Riporta senza modifiche tutto il passo dell'estratto sui giudizi della stampa estera sull'Italia, da "Se la spazzatura" giù fino a "lui, ma noi.".

ESTRATTO DEL DOCUMENTO:
⁂

Dalle copertine dei grandi settimanali alle inconsuete e irrituali interviste dell'ambasciatore americano uscente, Richard Spogli, sul rischio di declino e di irrilevanza italiana, i giudizi sull'Italia si sono tutti via via incupiti. Anche oltre la tentazione giornalistica del "peggiorismo" che fa notizia, gli occhi che ci guardano da lontano non possono fare a meno di notare, come di nuovo fa un giornale moderato ed editorialmente conservatore quale il Wall Street Journal, la peculiarità di una nazione nella quale "un uomo politico può essere oggetto di almeno una dozzina di inchiesta giudiziarie e imputato in sei processo penali e ancora essere in testa nei sondaggi di popolarità, mentre in altri paesi la sua carriera politica sarebbe stata stroncata".

Se la spazzatura napoletana dilaga sui teleschermi, altrettanto fa sulle pagine dei giornali la storia squallida dei cannoli di Totò Cuffaro, e il New York Times tenta di ridere di fronte allo "endless clowning", alle continue buffonerie del candidato di testa che finge di stramazzare dopo avere addentato una mozzarella alla diossina e "dice qualunque cosa gli passi per la testa, compresa la proposta di sottoporre i magistrati a esami psichiatrici". E ironizza, con molto understatement anglosassone sulle lamentazioni di lui che geme "sotto la croce sempre più pesante del governo che vuole caricarsi in spalla per la terza volta". Il risultato dell'opera buffa, del "clowning", delle promesse, rischia di essere alla fine, almeno "inconcludente", se non "paralizzante". La croce, sembra voler dire il giornale, alla fine non la porta lui, ma noi.

Impossibile, per chiunque sia avvicinato da un conoscente o da un intervistatore straniero, spiegare come sia stato possibile arrivare a una nuova elezione organizzandola con la stessa legge che rese fallimentare la precedente. E che ora "paradossalmente potrebbe rivoltarsi proprio contro Berlusconi che la volle per danneggiare gli avversarsi e che ha rifiutato di modificarla" (New York Times).

⁂

VOCI DEL DATASET:
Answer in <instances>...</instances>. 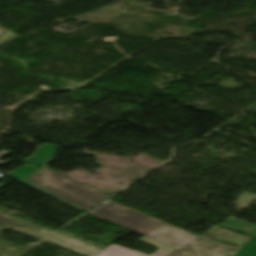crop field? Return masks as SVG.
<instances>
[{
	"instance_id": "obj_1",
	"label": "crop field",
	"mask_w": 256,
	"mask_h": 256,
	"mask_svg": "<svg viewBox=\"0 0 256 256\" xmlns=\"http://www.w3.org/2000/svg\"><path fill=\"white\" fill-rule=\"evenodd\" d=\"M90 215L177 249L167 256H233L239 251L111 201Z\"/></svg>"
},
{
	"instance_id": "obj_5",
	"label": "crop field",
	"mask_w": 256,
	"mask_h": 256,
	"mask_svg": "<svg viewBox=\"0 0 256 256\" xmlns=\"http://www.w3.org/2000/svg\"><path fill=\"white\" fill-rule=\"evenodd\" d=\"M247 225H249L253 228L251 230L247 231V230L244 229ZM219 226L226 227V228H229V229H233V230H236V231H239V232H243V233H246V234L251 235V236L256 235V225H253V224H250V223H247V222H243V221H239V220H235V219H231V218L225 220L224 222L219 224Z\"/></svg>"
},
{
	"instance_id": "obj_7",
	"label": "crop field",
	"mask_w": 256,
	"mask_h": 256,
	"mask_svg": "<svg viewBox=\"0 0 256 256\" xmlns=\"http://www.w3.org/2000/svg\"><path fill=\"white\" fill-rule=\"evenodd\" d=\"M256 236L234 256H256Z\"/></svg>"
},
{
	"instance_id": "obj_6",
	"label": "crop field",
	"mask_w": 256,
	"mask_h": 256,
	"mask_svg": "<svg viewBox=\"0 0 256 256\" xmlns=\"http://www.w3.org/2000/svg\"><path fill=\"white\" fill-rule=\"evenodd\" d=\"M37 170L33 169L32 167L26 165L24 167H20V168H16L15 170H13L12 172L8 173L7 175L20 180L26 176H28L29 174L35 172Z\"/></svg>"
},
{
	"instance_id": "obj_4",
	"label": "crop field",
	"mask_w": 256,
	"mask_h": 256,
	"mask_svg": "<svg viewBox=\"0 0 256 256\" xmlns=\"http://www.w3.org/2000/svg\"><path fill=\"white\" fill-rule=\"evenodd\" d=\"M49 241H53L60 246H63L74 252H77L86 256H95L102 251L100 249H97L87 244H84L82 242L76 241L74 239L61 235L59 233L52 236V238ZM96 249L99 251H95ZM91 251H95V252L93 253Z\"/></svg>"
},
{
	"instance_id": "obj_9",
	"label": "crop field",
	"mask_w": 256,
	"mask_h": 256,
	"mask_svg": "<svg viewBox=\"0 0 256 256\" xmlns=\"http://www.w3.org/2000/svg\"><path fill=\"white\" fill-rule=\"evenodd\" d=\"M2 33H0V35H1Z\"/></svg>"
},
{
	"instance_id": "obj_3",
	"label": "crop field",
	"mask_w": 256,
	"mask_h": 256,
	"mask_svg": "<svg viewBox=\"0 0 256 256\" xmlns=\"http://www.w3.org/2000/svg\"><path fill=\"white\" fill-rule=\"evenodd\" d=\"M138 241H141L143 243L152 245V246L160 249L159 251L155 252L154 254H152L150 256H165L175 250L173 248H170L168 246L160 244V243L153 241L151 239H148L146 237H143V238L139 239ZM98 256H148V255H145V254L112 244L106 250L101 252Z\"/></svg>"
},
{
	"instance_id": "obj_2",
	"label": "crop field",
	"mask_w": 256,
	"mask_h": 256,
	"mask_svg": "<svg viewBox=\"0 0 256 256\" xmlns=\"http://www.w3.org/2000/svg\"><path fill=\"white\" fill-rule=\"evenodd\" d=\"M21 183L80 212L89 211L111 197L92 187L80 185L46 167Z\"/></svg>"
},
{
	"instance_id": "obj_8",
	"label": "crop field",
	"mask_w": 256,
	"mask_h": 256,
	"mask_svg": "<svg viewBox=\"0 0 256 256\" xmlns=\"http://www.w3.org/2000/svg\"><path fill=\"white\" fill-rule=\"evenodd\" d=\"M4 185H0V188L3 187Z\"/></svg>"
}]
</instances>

⁂

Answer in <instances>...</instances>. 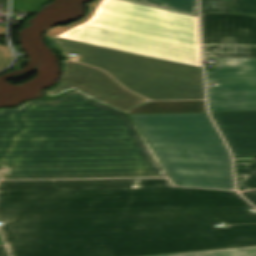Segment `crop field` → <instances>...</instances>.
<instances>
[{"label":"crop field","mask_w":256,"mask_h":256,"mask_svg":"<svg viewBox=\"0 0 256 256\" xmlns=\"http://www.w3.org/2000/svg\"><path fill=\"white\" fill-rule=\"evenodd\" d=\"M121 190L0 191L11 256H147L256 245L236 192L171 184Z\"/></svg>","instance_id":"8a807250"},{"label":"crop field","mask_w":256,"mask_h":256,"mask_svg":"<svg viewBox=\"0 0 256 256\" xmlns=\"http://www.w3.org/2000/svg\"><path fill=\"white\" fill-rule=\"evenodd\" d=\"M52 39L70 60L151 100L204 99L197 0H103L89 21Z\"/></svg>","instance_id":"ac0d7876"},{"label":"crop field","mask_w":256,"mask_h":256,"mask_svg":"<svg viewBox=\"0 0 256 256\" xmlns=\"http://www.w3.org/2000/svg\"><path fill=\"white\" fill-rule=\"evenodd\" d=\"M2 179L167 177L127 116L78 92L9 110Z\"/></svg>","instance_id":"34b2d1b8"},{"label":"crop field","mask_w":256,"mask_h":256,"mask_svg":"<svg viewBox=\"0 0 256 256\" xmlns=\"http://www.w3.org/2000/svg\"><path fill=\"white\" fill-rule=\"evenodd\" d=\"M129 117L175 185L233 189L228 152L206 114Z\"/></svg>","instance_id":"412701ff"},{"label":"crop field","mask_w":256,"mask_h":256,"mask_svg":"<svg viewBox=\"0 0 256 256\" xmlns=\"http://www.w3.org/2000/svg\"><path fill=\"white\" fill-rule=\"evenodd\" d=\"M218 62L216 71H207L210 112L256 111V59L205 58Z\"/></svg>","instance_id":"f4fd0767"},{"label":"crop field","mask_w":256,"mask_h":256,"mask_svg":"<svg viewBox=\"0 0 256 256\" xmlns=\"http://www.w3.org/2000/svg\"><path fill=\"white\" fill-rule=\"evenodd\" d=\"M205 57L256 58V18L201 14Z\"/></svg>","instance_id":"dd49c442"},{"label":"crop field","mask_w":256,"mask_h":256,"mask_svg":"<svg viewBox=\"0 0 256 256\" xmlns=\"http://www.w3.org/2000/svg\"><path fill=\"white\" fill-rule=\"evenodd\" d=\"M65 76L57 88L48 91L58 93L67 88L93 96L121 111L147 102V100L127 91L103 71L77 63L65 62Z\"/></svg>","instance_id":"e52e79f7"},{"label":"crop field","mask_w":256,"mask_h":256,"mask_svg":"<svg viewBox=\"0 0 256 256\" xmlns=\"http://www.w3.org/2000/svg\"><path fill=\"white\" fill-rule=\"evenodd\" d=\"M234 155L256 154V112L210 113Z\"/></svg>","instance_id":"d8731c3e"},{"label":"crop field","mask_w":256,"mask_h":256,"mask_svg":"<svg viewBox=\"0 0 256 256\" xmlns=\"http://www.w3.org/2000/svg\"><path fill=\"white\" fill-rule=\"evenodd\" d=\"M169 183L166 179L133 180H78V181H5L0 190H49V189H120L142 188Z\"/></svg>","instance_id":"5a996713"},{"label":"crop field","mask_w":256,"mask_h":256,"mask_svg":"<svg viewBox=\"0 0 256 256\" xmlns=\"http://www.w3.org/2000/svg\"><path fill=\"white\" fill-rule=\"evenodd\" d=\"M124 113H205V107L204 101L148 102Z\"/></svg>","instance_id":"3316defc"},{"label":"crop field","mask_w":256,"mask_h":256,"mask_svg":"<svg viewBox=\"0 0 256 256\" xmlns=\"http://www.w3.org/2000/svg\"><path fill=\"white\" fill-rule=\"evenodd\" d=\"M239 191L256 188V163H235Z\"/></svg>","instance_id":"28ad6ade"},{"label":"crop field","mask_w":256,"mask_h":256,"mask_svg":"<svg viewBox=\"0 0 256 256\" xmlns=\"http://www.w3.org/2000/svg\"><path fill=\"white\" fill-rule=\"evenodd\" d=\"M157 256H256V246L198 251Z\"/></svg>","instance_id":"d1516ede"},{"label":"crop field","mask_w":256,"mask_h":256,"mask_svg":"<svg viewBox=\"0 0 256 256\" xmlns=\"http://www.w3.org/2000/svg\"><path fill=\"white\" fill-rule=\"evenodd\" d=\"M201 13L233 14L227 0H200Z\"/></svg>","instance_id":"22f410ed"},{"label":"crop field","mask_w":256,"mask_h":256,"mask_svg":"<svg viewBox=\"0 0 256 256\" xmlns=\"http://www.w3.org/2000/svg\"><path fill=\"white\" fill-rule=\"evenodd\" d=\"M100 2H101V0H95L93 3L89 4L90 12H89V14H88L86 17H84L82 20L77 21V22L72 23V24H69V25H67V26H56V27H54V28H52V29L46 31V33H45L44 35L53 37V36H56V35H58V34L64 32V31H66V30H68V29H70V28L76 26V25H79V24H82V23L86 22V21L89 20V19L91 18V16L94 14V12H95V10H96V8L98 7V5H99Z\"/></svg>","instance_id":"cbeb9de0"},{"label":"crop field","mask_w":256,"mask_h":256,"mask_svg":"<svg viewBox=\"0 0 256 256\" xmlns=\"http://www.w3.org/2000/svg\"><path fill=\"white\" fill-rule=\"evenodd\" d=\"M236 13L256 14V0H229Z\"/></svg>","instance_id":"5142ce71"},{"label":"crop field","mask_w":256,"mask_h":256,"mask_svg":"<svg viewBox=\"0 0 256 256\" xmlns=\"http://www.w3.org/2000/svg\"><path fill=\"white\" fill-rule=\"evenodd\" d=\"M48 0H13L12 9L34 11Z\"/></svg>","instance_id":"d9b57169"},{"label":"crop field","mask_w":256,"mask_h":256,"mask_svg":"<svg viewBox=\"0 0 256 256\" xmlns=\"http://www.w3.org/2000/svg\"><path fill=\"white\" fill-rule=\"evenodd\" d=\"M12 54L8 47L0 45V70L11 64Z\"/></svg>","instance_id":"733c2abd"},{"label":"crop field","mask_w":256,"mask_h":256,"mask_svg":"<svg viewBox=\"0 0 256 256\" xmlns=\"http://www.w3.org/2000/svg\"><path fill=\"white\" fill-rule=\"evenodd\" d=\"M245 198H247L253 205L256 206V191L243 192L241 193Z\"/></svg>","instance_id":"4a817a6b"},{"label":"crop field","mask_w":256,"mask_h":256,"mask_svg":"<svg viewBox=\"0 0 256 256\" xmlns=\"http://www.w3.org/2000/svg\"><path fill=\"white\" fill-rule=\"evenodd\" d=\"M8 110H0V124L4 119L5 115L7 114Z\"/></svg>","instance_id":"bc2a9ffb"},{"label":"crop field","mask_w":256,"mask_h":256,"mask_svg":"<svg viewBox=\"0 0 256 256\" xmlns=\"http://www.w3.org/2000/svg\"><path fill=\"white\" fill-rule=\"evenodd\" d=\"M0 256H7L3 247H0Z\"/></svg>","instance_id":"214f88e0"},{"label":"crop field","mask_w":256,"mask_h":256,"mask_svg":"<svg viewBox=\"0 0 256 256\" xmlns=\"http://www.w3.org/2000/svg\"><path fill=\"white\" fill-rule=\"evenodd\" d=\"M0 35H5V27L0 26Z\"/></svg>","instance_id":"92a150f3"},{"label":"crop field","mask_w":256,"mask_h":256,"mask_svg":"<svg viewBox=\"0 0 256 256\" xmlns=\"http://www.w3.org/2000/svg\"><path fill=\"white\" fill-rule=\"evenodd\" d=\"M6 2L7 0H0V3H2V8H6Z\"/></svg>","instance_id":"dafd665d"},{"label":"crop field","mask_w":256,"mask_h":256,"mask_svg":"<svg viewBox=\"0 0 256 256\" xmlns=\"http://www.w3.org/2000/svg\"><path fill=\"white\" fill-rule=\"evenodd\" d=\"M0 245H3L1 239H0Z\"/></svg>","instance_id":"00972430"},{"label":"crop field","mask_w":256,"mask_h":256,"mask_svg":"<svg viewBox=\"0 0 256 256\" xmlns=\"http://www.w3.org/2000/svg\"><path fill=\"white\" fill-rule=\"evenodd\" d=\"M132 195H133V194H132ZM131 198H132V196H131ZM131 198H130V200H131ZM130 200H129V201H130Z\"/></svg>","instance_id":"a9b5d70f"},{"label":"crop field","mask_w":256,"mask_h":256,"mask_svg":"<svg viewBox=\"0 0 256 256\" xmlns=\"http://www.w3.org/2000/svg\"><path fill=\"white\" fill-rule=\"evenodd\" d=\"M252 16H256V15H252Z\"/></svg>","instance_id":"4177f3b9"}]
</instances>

⁂

IL RISULTATO:
Se la spazzatura napoletana dilaga sui teleschermi, altrettanto fa sulle pagine dei giornali la storia squallida dei cannoli di Totò Cuffaro, e il New York Times tenta di ridere di fronte allo "endless clowning", alle continue buffonerie del candidato di testa che finge di stramazzare dopo avere addentato una mozzarella alla diossina e "dice qualunque cosa gli passi per la testa, compresa la proposta di sottoporre i magistrati a esami psichiatrici". E ironizza, con molto understatement anglosassone sulle lamentazioni di lui che geme "sotto la croce sempre più pesante del governo che vuole caricarsi in spalla per la terza volta". Il risultato dell'opera buffa, del "clowning", delle promesse, rischia di essere alla fine, almeno "inconcludente", se non "paralizzante". La croce, sembra voler dire il giornale, alla fine non la porta lui, ma noi.